Migrant and Head Start Literacy
The staff at the Su Casa center, a delegate agency of the Illinois Migrant Head Start Project, considered factors that affected the availability of printed materials for farm workers. Angie Gomez, Su Casa Family Services Coordinator, pointed out the unlikelihood of migrant families adding books to the necessities they are able to carry as they travel to job sites, and the language barriers they encounter when they try to use public services, like libraries, in "upstream" communities.
The issues voiced at Su Casa prompted the Illinois grantee administration to apply for Head Start funding for family literacy. The money was used to furnish lending libraries at centers and to operate a literacy program. Selected for replication was the bilingual, inter-generational literacy model designed by Elizabeth
Quintero, Ed.D., and Maria Cristina Velarde, M.Ed., of El Paso Community College in Texas. The program is an extension of the bilingual whole-language approach used in Head Start classrooms.

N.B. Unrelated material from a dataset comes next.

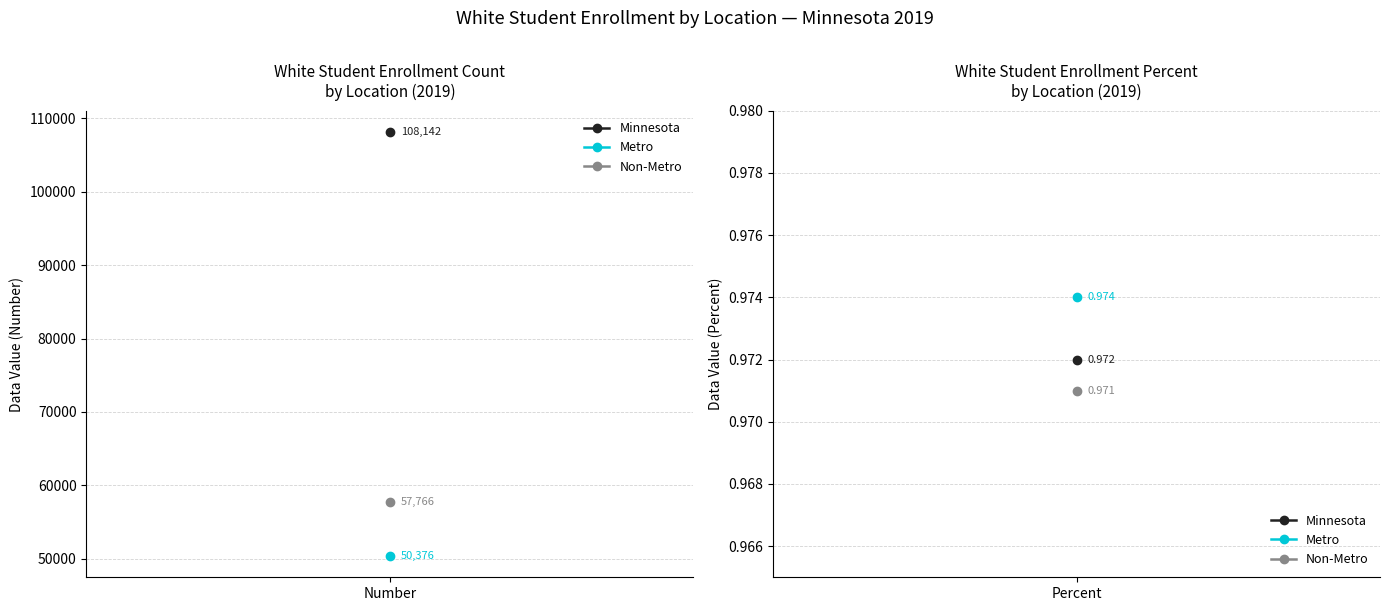

Rank the series by their maximum value, from lowest to highest.

Metro, Non-Metro, Minnesota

At weekly classes, parents and children engage in hands-on projects like cooking or painting. They use the written language of their choice to complete a language experience activity related to the project. The bilingual instructor also demonstrates reading a story to the children, and each family chooses a book to borrow for the week.
The grantee also used a one-time Head Start grant to buy 200 books for each of their sites. Selections in Spanish and English accommodate every age and reading level, including sturdy board books for babies. Especially helpful to parents with low reading skills are wordless picture books, which enable parents to tell the story as they show the pictures to their children. All books are consistent with the program's anti-bias philosophy, and several include migrant farm worker themes.
Head Start staff who worked in the program emphasized the link between parents' reading aloud to their children and the children's eventual mastery of reading. Former grantee director Gina Ruther stated, "There's a universal desire for the kids not to repeat their parents' past, but to have choices in life. They know the biggest factor in having those choices is success in school." Migrant Head Start hopes the literacy program will contribute to the realization of this goal.
For information on this program, contact: the Department of Children and Family Services, 406 East Monroe Street, Springfield, IL 62701-1498.
Home Visitors and Family Literacy
Annie Coleman, Education Assistant, Richmond Public Schools, Richmond, Virginia
Home visitors are in a position to impact family literacy in major ways by encouraging the "literacy" skills of children and their families.
Some approaches of home visitors in the Richmond Public Schools are to:
Of major importance is that staff review the Family Needs Assessment at the beginning of the program year to assess the literacy needs of each family.
- Arrange family field trips to the library to obtain library cards and borrow books;
- Schedule parent visits to Head Start centers to borrow toys, books, and games;
- Show parents how to model the development of reading skills by pointing out street signs with their children, and reading grocery lists and food labels in the grocery store;
- Assist parents in gaining skills with "telling" as well as reading stories to their children.
- Set up training sessions on job applications, interviews, and resume preparation; and
- Facilitate transportation for parents to training centers in the schools so they can earn their GED's.